**REQUEST 1:** Lay out the sheet music listing below as a two-column CSV with the columns instruction and answer, giving one row for each instruction in the listing. Put each instruction and its answer in a single quoted field, with line breaks replaced by spaces.

**SOURCE PASSAGE:**
......
Betelehem DESTA, Appellant v. Festus ANYAOHA, Appellee.

No. 05–10–01030–CV.

Decided: June 25, 2012

Before Justices O'NEILL, RICHTER, and LANG–MIERS. Meijken Westenskow, for Betelehem Desta. Stephen V. Hartman, for Festus Anyaoha.

OPINION

The trial court annulled the marriage of Betelehem Desta (Wife) and Festus Anyaoha (Husband) based on fraud. In two issues on appeal, Wife asserts the evidence was legally and factually insufficient to support an annulment and the trial court erred because there was no determination as to whether the alleged fraud “went to the essentials of the marriage relationship.” Concluding appellant's arguments are without merit, we affirm the trial court's judgment.

Background

Husband, a resident of the United States, met Wife, an Ethiopian citizen, on an internet dating site. Wife told Husband she wanted a marital relationship with several children. The two were married in 2007, and began living together in October 2008 after Wife arrived in the United States. Wife claimed Husband abused her, and left him in May 2009 shortly after she received her “green card.”

Wife filed a petition for divorce. Husband filed a cross-petition requesting dissolution of the marriage, or alternatively, annulment based on fraud. Following a hearing, the trial judge ruled that the marriage should be annulled and made findings of fact and conclusions of law. This appeal followed.
......
**REQUEST 2:** Reproduce the court opinion above from "Before Justices O'NEILL, RICHTER, and" up to and including "trial court's judgment.".

(Data items)
......
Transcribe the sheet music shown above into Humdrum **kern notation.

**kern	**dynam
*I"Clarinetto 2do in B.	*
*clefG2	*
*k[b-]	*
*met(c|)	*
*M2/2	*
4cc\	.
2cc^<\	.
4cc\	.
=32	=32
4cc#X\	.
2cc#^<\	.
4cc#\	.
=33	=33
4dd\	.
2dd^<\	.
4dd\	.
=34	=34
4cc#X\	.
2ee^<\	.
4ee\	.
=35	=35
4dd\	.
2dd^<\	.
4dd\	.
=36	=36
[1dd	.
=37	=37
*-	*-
......
**WRITTEN REPLY 1:**
instruction,answer
"Transcribe the sheet music shown above into Humdrum **kern notation.","**kern	**dynam *I""Clarinetto 2do in B.	* *clefG2	* *k[b-]	* *met(c|)	* *M2/2	* 4cc\	. 2cc^<\	. 4cc\	. =32	=32 4cc#X\	. 2cc#^<\	. 4cc#\	. =33	=33 4dd\	. 2dd^<\	. 4dd\	. =34	=34 4cc#X\	. 2ee^<\	. 4ee\	. =35	=35 4dd\	. 2dd^<\	. 4dd\	. =36	=36 [1dd	. =37	=37 *-	*-"

**WRITTEN REPLY 2:**
Before Justices O'NEILL, RICHTER, and LANG–MIERS. Meijken Westenskow, for Betelehem Desta. Stephen V. Hartman, for Festus Anyaoha.

OPINION

The trial court annulled the marriage of Betelehem Desta (Wife) and Festus Anyaoha (Husband) based on fraud. In two issues on appeal, Wife asserts the evidence was legally and factually insufficient to support an annulment and the trial court erred because there was no determination as to whether the alleged fraud “went to the essentials of the marriage relationship.” Concluding appellant's arguments are without merit, we affirm the trial court's judgment.